━━ Raw data ━━
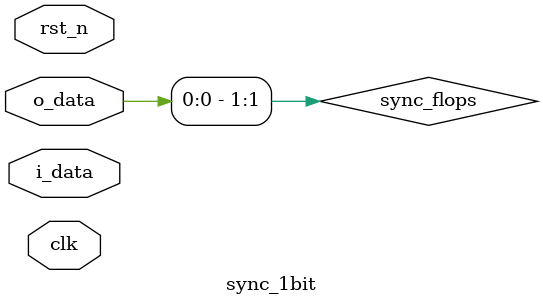
<source format=v>


//--------------------------------------------------------------------------
// Include File
//--------------------------------------------------------------------------

//--------------------------------------------------------------------------
// Module
//--------------------------------------------------------------------------
module sync_1bit #(
    parameter N_STATES = 2      // MUST BE >= 2   
)
//--------------------------------------------------------------------------
// Ports
//--------------------------------------------------------------------------
(
    // inputs
    input wire        clk,
    input wire        rst_n,
    input wire        i_data,

    // outputs
    input wire        o_data
);

//--------------------------------------------------------------------------
// Design: internal signal 
//--------------------------------------------------------------------------
reg [N_STATES-1:0] sync_flops;

//--------------------------------------------------------------------------
// Design: filp-flop sync logic 
//--------------------------------------------------------------------------
always @(posedge clk or negedge rst_n) begin
    if (!rst_n) begin
        sync_flops <= {N_STATES{1'b0}};
    end else begin
        sync_flops <= {sync_flops[N_STATES-2:0], i_data};
    end 
end

//--------------------------------------------------------------------------
// Design: sync output logic 
//--------------------------------------------------------------------------
assign o_data = sync_flops[N_STATES-1];

endmodule
//--------------------------------------------------------------------------

</source>
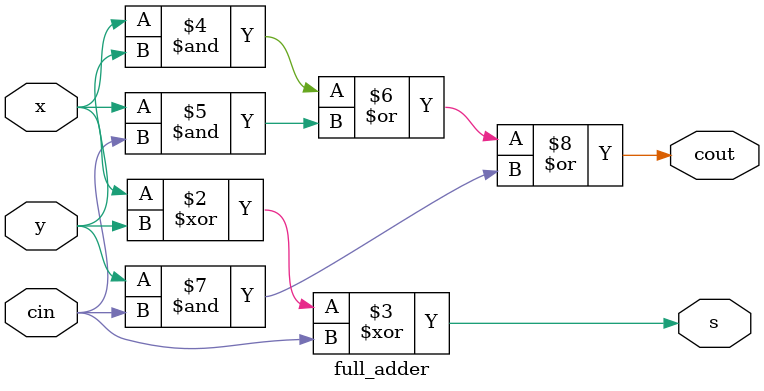
<source format=v>
`timescale 1ns / 1ps
module full_adder(x,y,cin,s,cout
    );

	input x,y,cin;
	output s,cout;
	
	
	reg s,cout;
	
	always@(x or y or cin)
	begin
		s=x^y^cin;
		cout=x & y | x & cin | y & cin;
	end
	
	
	

endmodule

</source>
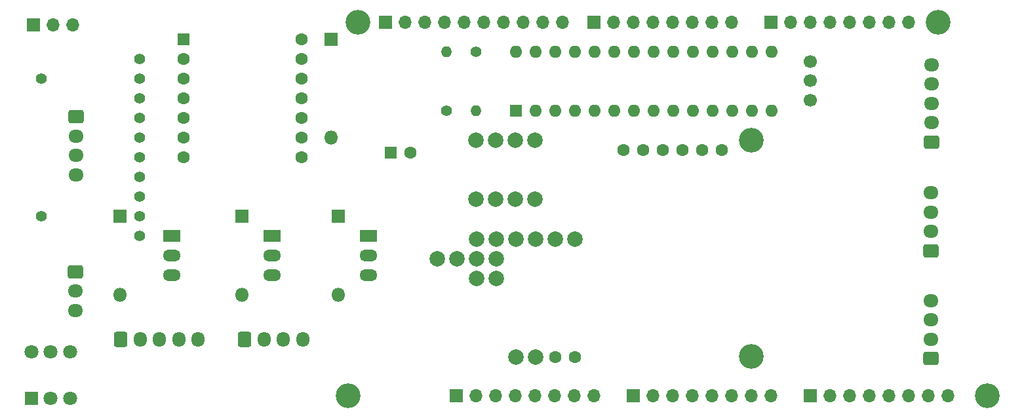
<source format=gbr>
%TF.GenerationSoftware,KiCad,Pcbnew,(6.0.9)*%
%TF.CreationDate,2023-06-09T23:35:08+09:00*%
%TF.ProjectId,PCB_Main,5043425f-4d61-4696-9e2e-6b696361645f,rev?*%
%TF.SameCoordinates,Original*%
%TF.FileFunction,Soldermask,Top*%
%TF.FilePolarity,Negative*%
%FSLAX46Y46*%
G04 Gerber Fmt 4.6, Leading zero omitted, Abs format (unit mm)*
G04 Created by KiCad (PCBNEW (6.0.9)) date 2023-06-09 23:35:08*
%MOMM*%
%LPD*%
G01*
G04 APERTURE LIST*
G04 Aperture macros list*
%AMRoundRect*
0 Rectangle with rounded corners*
0 $1 Rounding radius*
0 $2 $3 $4 $5 $6 $7 $8 $9 X,Y pos of 4 corners*
0 Add a 4 corners polygon primitive as box body*
4,1,4,$2,$3,$4,$5,$6,$7,$8,$9,$2,$3,0*
0 Add four circle primitives for the rounded corners*
1,1,$1+$1,$2,$3*
1,1,$1+$1,$4,$5*
1,1,$1+$1,$6,$7*
1,1,$1+$1,$8,$9*
0 Add four rect primitives between the rounded corners*
20,1,$1+$1,$2,$3,$4,$5,0*
20,1,$1+$1,$4,$5,$6,$7,0*
20,1,$1+$1,$6,$7,$8,$9,0*
20,1,$1+$1,$8,$9,$2,$3,0*%
G04 Aperture macros list end*
%ADD10R,1.600000X1.600000*%
%ADD11C,1.600000*%
%ADD12RoundRect,0.250000X0.725000X-0.600000X0.725000X0.600000X-0.725000X0.600000X-0.725000X-0.600000X0*%
%ADD13O,1.950000X1.700000*%
%ADD14R,1.800000X1.800000*%
%ADD15O,1.800000X1.800000*%
%ADD16C,3.200000*%
%ADD17O,1.600000X1.600000*%
%ADD18R,2.300000X1.500000*%
%ADD19O,2.300000X1.500000*%
%ADD20RoundRect,0.250000X-0.600000X-0.725000X0.600000X-0.725000X0.600000X0.725000X-0.600000X0.725000X0*%
%ADD21O,1.700000X1.950000*%
%ADD22C,1.400000*%
%ADD23O,1.400000X1.400000*%
%ADD24C,2.000000*%
%ADD25RoundRect,0.250000X-0.725000X0.600000X-0.725000X-0.600000X0.725000X-0.600000X0.725000X0.600000X0*%
%ADD26C,1.700000*%
%ADD27R,1.700000X1.700000*%
%ADD28O,1.700000X1.700000*%
%ADD29C,1.800000*%
G04 APERTURE END LIST*
D10*
%TO.C,U1*%
X92710000Y-51373000D03*
D11*
X92710000Y-53913000D03*
X92710000Y-56453000D03*
X92710000Y-58993000D03*
X92710000Y-61533000D03*
X92710000Y-64073000D03*
X92710000Y-66613000D03*
X107950000Y-66613000D03*
X107950000Y-64073000D03*
X107950000Y-61533000D03*
X107950000Y-58993000D03*
X107950000Y-56453000D03*
X107950000Y-53913000D03*
X107950000Y-51373000D03*
%TD*%
D12*
%TO.C,GPS-UART1*%
X189260000Y-64690000D03*
D13*
X189260000Y-62190000D03*
X189260000Y-59690000D03*
X189260000Y-57190000D03*
X189260000Y-54690000D03*
%TD*%
D14*
%TO.C,D4*%
X112661444Y-74295000D03*
D15*
X112661444Y-84455000D03*
%TD*%
D16*
%TO.C,MH6*%
X196520000Y-97460000D03*
%TD*%
D10*
%TO.C,ATP3012*%
X135570000Y-60620000D03*
D17*
X138110000Y-60620000D03*
X140650000Y-60620000D03*
X143190000Y-60620000D03*
X145730000Y-60620000D03*
X148270000Y-60620000D03*
X150810000Y-60620000D03*
X153350000Y-60620000D03*
X155890000Y-60620000D03*
X158430000Y-60620000D03*
X160970000Y-60620000D03*
X163510000Y-60620000D03*
X166050000Y-60620000D03*
X168590000Y-60620000D03*
X168590000Y-53000000D03*
X166050000Y-53000000D03*
X163510000Y-53000000D03*
X160970000Y-53000000D03*
X158430000Y-53000000D03*
X155890000Y-53000000D03*
X153350000Y-53000000D03*
X150810000Y-53000000D03*
X148270000Y-53000000D03*
X145730000Y-53000000D03*
X143190000Y-53000000D03*
X140650000Y-53000000D03*
X138110000Y-53000000D03*
X135570000Y-53000000D03*
%TD*%
D18*
%TO.C,M78AR05-2*%
X116598444Y-76835000D03*
D19*
X116598444Y-79375000D03*
X116598444Y-81915000D03*
%TD*%
D12*
%TO.C,LED2*%
X189230000Y-78740000D03*
D13*
X189230000Y-76240000D03*
X189230000Y-73740000D03*
X189230000Y-71240000D03*
%TD*%
D20*
%TO.C,ICS-UART1*%
X84582000Y-90170000D03*
D21*
X87082000Y-90170000D03*
X89582000Y-90170000D03*
X92082000Y-90170000D03*
X94582000Y-90170000D03*
%TD*%
D22*
%TO.C,R2*%
X126670000Y-60630000D03*
D23*
X126670000Y-53010000D03*
%TD*%
D20*
%TO.C,Under-UART1*%
X100584000Y-90170000D03*
D21*
X103084000Y-90170000D03*
X105584000Y-90170000D03*
X108084000Y-90170000D03*
%TD*%
D16*
%TO.C,MH1*%
X115240000Y-49200000D03*
%TD*%
D24*
%TO.C,ICS-board1*%
X143220000Y-77260000D03*
X140680000Y-77260000D03*
X138140000Y-77260000D03*
X135600000Y-77260000D03*
X135600000Y-92500000D03*
X138140000Y-92500000D03*
D11*
X140680000Y-92500000D03*
X143220000Y-92500000D03*
D24*
X133060000Y-77260000D03*
X133060000Y-79800000D03*
X133060000Y-82340000D03*
X130520000Y-77260000D03*
X130520000Y-79800000D03*
X130520000Y-82340000D03*
X127980000Y-79800000D03*
X125440000Y-79800000D03*
%TD*%
D25*
%TO.C,Air-UART1*%
X78761000Y-61401000D03*
D13*
X78761000Y-63901000D03*
X78761000Y-66401000D03*
X78761000Y-68901000D03*
%TD*%
D14*
%TO.C,D2*%
X100215444Y-74295000D03*
D15*
X100215444Y-84455000D03*
%TD*%
D22*
%TO.C,R1*%
X130480000Y-53010000D03*
D23*
X130480000Y-60630000D03*
%TD*%
D26*
%TO.C,Y1*%
X173660000Y-54280000D03*
X173660000Y-56780000D03*
X173660000Y-59280000D03*
%TD*%
D25*
%TO.C,Speaker1*%
X78740000Y-81447000D03*
D13*
X78740000Y-83947000D03*
X78740000Y-86447000D03*
%TD*%
D18*
%TO.C,M78AR05-3*%
X91198444Y-76835000D03*
D19*
X91198444Y-79375000D03*
X91198444Y-81915000D03*
%TD*%
D10*
%TO.C,C1*%
X119444888Y-66040000D03*
D11*
X121944888Y-66040000D03*
%TD*%
%TO.C,DPS310*%
X149530000Y-65710000D03*
X152070000Y-65710000D03*
X154610000Y-65710000D03*
X157150000Y-65710000D03*
X159690000Y-65710000D03*
X162230000Y-65710000D03*
%TD*%
D18*
%TO.C,M78AR05-1*%
X104152444Y-76835000D03*
D19*
X104152444Y-79375000D03*
X104152444Y-81915000D03*
%TD*%
D14*
%TO.C,D3*%
X84455000Y-74295000D03*
D15*
X84455000Y-84455000D03*
%TD*%
D16*
%TO.C,MH2*%
X113970000Y-97460000D03*
%TD*%
D24*
%TO.C,AE-BNO55*%
X138100000Y-64440000D03*
X135560000Y-64440000D03*
X133020000Y-64440000D03*
X130480000Y-64440000D03*
X130480000Y-72060000D03*
X133020000Y-72060000D03*
X135560000Y-72060000D03*
X138100000Y-72060000D03*
%TD*%
D16*
%TO.C,MH3*%
X166040000Y-64440000D03*
%TD*%
%TO.C,MH4*%
X166040000Y-92380000D03*
%TD*%
D14*
%TO.C,D1*%
X111760000Y-51435000D03*
D15*
X111760000Y-64135000D03*
%TD*%
D16*
%TO.C,MH5*%
X190170000Y-49200000D03*
%TD*%
D12*
%TO.C,LED1*%
X189230000Y-92650000D03*
D13*
X189230000Y-90150000D03*
X189230000Y-87650000D03*
X189230000Y-85150000D03*
%TD*%
D27*
%TO.C,J1*%
X127940000Y-97460000D03*
D28*
X130480000Y-97460000D03*
X133020000Y-97460000D03*
X135560000Y-97460000D03*
X138100000Y-97460000D03*
X140640000Y-97460000D03*
X143180000Y-97460000D03*
X145720000Y-97460000D03*
%TD*%
D27*
%TO.C,J3*%
X150800000Y-97460000D03*
D28*
X153340000Y-97460000D03*
X155880000Y-97460000D03*
X158420000Y-97460000D03*
X160960000Y-97460000D03*
X163500000Y-97460000D03*
X166040000Y-97460000D03*
X168580000Y-97460000D03*
%TD*%
D27*
%TO.C,J5*%
X173660000Y-97460000D03*
D28*
X176200000Y-97460000D03*
X178740000Y-97460000D03*
X181280000Y-97460000D03*
X183820000Y-97460000D03*
X186360000Y-97460000D03*
X188900000Y-97460000D03*
X191440000Y-97460000D03*
%TD*%
D27*
%TO.C,J2*%
X118796000Y-49200000D03*
D28*
X121336000Y-49200000D03*
X123876000Y-49200000D03*
X126416000Y-49200000D03*
X128956000Y-49200000D03*
X131496000Y-49200000D03*
X134036000Y-49200000D03*
X136576000Y-49200000D03*
X139116000Y-49200000D03*
X141656000Y-49200000D03*
%TD*%
D27*
%TO.C,J4*%
X145720000Y-49200000D03*
D28*
X148260000Y-49200000D03*
X150800000Y-49200000D03*
X153340000Y-49200000D03*
X155880000Y-49200000D03*
X158420000Y-49200000D03*
X160960000Y-49200000D03*
X163500000Y-49200000D03*
%TD*%
D27*
%TO.C,J6*%
X168580000Y-49200000D03*
D28*
X171120000Y-49200000D03*
X173660000Y-49200000D03*
X176200000Y-49200000D03*
X178740000Y-49200000D03*
X181280000Y-49200000D03*
X183820000Y-49200000D03*
X186360000Y-49200000D03*
%TD*%
D27*
%TO.C,ICS-SW1*%
X73294000Y-49530000D03*
D28*
X75834000Y-49530000D03*
X78374000Y-49530000D03*
%TD*%
D22*
%TO.C,AE-MICRO-SD-DIP1*%
X86995000Y-53975000D03*
X86995000Y-56515000D03*
X86995000Y-59055000D03*
X86995000Y-61595000D03*
X86995000Y-64135000D03*
X86995000Y-66675000D03*
X86995000Y-69215000D03*
X86995000Y-71755000D03*
X86995000Y-74295000D03*
X86995000Y-76835000D03*
X74295000Y-74295000D03*
X74295000Y-56515000D03*
%TD*%
D14*
%TO.C,Serial-SW1*%
X73025000Y-97790000D03*
D29*
X75525000Y-97790000D03*
X78025000Y-97790000D03*
X73025000Y-91790000D03*
X75525000Y-91790000D03*
X78025000Y-91790000D03*
%TD*%
M02*

</source>
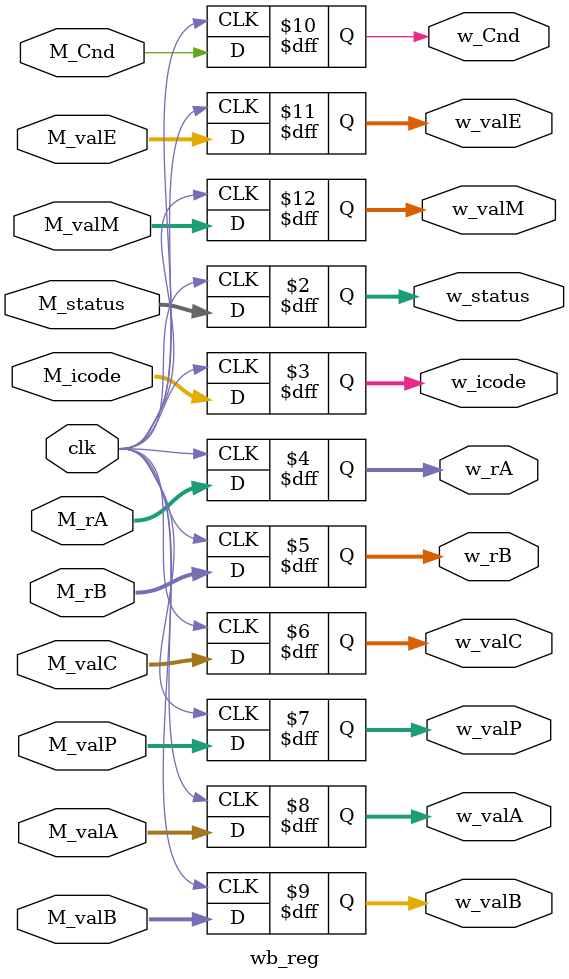
<source format=v>
`timescale 1ns / 1ps

module wb_reg( input clk,M_Cnd, input [2:0] M_status, input [3:0] M_icode,M_rA,M_rB, input [63:0] M_valC,M_valP,M_valA,M_valB,M_valE,M_valM, output reg [2:0] w_status,output reg [3:0] w_icode,w_rA,w_rB,output reg [63:0]w_valC,w_valP,w_valA,w_valB,output reg w_Cnd,output reg [63:0]w_valE,w_valM );  
 
  always@(posedge clk)
  begin
    w_status    =   M_status;
    w_icode   =   M_icode;
    w_rA      =   M_rA;
    w_rB      =   M_rB;
    w_valA    =   M_valA;
    w_valB    =   M_valB;
    w_valC    =   M_valC;
    w_valE    =   M_valE;
    w_valM    =   M_valM;
    w_valP    =   M_valP;
    w_Cnd     =   M_Cnd;
    
  end
endmodule

</source>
━━━
Exercise objective = From the records above, give again exactly the lines running from the line with "X130520000Y-79800000D03*" to the line with "X173660000Y-54280000D03*", inclusive.

Response to the exercise =
X130520000Y-79800000D03*
X130520000Y-82340000D03*
X127980000Y-79800000D03*
X125440000Y-79800000D03*
%TD*%
D25*
%TO.C,Air-UART1*%
X78761000Y-61401000D03*
D13*
X78761000Y-63901000D03*
X78761000Y-66401000D03*
X78761000Y-68901000D03*
%TD*%
D14*
%TO.C,D2*%
X100215444Y-74295000D03*
D15*
X100215444Y-84455000D03*
%TD*%
D22*
%TO.C,R1*%
X130480000Y-53010000D03*
D23*
X130480000Y-60630000D03*
%TD*%
D26*
%TO.C,Y1*%
X173660000Y-54280000D03*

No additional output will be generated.